# Task instructions
Output all the material that follows, exactly as given.

═══ Provided data

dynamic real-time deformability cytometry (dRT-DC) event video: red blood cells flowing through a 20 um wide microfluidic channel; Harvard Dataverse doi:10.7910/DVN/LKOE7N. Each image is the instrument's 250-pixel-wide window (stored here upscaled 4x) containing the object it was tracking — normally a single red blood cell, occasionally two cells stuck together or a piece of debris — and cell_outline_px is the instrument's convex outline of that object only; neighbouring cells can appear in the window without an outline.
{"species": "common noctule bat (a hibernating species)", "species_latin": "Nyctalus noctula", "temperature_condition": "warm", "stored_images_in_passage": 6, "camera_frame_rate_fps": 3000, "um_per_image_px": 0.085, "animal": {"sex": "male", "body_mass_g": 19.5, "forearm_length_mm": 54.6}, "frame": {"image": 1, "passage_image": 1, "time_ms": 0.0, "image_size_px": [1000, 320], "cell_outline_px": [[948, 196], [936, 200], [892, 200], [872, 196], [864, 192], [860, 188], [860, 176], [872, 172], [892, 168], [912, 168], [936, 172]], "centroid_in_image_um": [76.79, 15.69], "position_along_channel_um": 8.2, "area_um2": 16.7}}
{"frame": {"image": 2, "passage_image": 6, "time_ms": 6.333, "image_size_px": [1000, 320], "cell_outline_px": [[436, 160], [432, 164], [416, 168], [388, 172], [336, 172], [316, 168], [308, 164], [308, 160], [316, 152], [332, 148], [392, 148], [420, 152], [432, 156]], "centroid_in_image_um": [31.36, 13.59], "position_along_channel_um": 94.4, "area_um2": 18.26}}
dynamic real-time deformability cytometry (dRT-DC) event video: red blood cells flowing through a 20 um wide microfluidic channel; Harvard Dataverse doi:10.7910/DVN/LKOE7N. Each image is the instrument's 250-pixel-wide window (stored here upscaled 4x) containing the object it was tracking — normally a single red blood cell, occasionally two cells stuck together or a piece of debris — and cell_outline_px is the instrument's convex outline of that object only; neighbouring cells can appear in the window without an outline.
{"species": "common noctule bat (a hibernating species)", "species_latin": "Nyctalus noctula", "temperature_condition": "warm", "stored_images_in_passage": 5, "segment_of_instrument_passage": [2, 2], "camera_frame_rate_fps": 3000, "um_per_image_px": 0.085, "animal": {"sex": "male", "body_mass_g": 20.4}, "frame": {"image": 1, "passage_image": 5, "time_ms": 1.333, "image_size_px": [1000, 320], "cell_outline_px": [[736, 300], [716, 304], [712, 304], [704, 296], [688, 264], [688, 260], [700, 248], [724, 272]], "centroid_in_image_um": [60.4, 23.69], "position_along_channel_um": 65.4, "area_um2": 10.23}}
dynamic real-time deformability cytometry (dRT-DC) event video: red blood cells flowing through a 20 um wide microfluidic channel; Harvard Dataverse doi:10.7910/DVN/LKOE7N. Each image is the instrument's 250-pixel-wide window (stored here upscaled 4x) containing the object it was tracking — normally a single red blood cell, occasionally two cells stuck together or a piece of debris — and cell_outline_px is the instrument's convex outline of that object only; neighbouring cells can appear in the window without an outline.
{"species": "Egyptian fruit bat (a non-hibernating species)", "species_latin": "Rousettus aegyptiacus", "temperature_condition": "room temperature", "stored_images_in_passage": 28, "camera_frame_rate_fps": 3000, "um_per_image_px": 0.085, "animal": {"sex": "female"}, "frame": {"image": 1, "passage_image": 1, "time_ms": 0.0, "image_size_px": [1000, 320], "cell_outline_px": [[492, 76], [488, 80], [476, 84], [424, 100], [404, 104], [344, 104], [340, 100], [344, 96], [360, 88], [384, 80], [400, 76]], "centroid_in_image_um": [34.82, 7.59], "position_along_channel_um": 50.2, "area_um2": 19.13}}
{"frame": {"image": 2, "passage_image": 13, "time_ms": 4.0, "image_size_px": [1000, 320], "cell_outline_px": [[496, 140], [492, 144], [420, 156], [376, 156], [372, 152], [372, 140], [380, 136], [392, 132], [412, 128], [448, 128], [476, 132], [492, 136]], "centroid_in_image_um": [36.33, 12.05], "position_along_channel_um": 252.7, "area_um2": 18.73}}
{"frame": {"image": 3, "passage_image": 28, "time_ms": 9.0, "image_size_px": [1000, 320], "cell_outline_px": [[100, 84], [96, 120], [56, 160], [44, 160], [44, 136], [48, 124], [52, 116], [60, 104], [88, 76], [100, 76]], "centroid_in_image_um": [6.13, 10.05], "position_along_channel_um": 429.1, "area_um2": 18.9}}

══════

# Task answer
dynamic real-time deformability cytometry (dRT-DC) event video: red blood cells flowing through a 20 um wide microfluidic channel; Harvard Dataverse doi:10.7910/DVN/LKOE7N. Each image is the instrument's 250-pixel-wide window (stored here upscaled 4x) containing the object it was tracking — normally a single red blood cell, occasionally two cells stuck together or a piece of debris — and cell_outline_px is the instrument's convex outline of that object only; neighbouring cells can appear in the window without an outline.
{"species": "common noctule bat (a hibernating species)", "species_latin": "Nyctalus noctula", "temperature_condition": "warm", "stored_images_in_passage": 6, "camera_frame_rate_fps": 3000, "um_per_image_px": 0.085, "animal": {"sex": "male", "body_mass_g": 19.5, "forearm_length_mm": 54.6}, "frame": {"image": 1, "passage_image": 1, "time_ms": 0.0, "image_size_px": [1000, 320], "cell_outline_px": [[948, 196], [936, 200], [892, 200], [872, 196], [864, 192], [860, 188], [860, 176], [872, 172], [892, 168], [912, 168], [936, 172]], "centroid_in_image_um": [76.79, 15.69], "position_along_channel_um": 8.2, "area_um2": 16.7}}
{"frame": {"image": 2, "passage_image": 6, "time_ms": 6.333, "image_size_px": [1000, 320], "cell_outline_px": [[436, 160], [432, 164], [416, 168], [388, 172], [336, 172], [316, 168], [308, 164], [308, 160], [316, 152], [332, 148], [392, 148], [420, 152], [432, 156]], "centroid_in_image_um": [31.36, 13.59], "position_along_channel_um": 94.4, "area_um2": 18.26}}
dynamic real-time deformability cytometry (dRT-DC) event video: red blood cells flowing through a 20 um wide microfluidic channel; Harvard Dataverse doi:10.7910/DVN/LKOE7N. Each image is the instrument's 250-pixel-wide window (stored here upscaled 4x) containing the object it was tracking — normally a single red blood cell, occasionally two cells stuck together or a piece of debris — and cell_outline_px is the instrument's convex outline of that object only; neighbouring cells can appear in the window without an outline.
{"species": "common noctule bat (a hibernating species)", "species_latin": "Nyctalus noctula", "temperature_condition": "warm", "stored_images_in_passage": 5, "segment_of_instrument_passage": [2, 2], "camera_frame_rate_fps": 3000, "um_per_image_px": 0.085, "animal": {"sex": "male", "body_mass_g": 20.4}, "frame": {"image": 1, "passage_image": 5, "time_ms": 1.333, "image_size_px": [1000, 320], "cell_outline_px": [[736, 300], [716, 304], [712, 304], [704, 296], [688, 264], [688, 260], [700, 248], [724, 272]], "centroid_in_image_um": [60.4, 23.69], "position_along_channel_um": 65.4, "area_um2": 10.23}}
dynamic real-time deformability cytometry (dRT-DC) event video: red blood cells flowing through a 20 um wide microfluidic channel; Harvard Dataverse doi:10.7910/DVN/LKOE7N. Each image is the instrument's 250-pixel-wide window (stored here upscaled 4x) containing the object it was tracking — normally a single red blood cell, occasionally two cells stuck together or a piece of debris — and cell_outline_px is the instrument's convex outline of that object only; neighbouring cells can appear in the window without an outline.
{"species": "Egyptian fruit bat (a non-hibernating species)", "species_latin": "Rousettus aegyptiacus", "temperature_condition": "room temperature", "stored_images_in_passage": 28, "camera_frame_rate_fps": 3000, "um_per_image_px": 0.085, "animal": {"sex": "female"}, "frame": {"image": 1, "passage_image": 1, "time_ms": 0.0, "image_size_px": [1000, 320], "cell_outline_px": [[492, 76], [488, 80], [476, 84], [424, 100], [404, 104], [344, 104], [340, 100], [344, 96], [360, 88], [384, 80], [400, 76]], "centroid_in_image_um": [34.82, 7.59], "position_along_channel_um": 50.2, "area_um2": 19.13}}
{"frame": {"image": 2, "passage_image": 13, "time_ms": 4.0, "image_size_px": [1000, 320], "cell_outline_px": [[496, 140], [492, 144], [420, 156], [376, 156], [372, 152], [372, 140], [380, 136], [392, 132], [412, 128], [448, 128], [476, 132], [492, 136]], "centroid_in_image_um": [36.33, 12.05], "position_along_channel_um": 252.7, "area_um2": 18.73}}
{"frame": {"image": 3, "passage_image": 28, "time_ms": 9.0, "image_size_px": [1000, 320], "cell_outline_px": [[100, 84], [96, 120], [56, 160], [44, 160], [44, 136], [48, 124], [52, 116], [60, 104], [88, 76], [100, 76]], "centroid_in_image_um": [6.13, 10.05], "position_along_channel_um": 429.1, "area_um2": 18.9}}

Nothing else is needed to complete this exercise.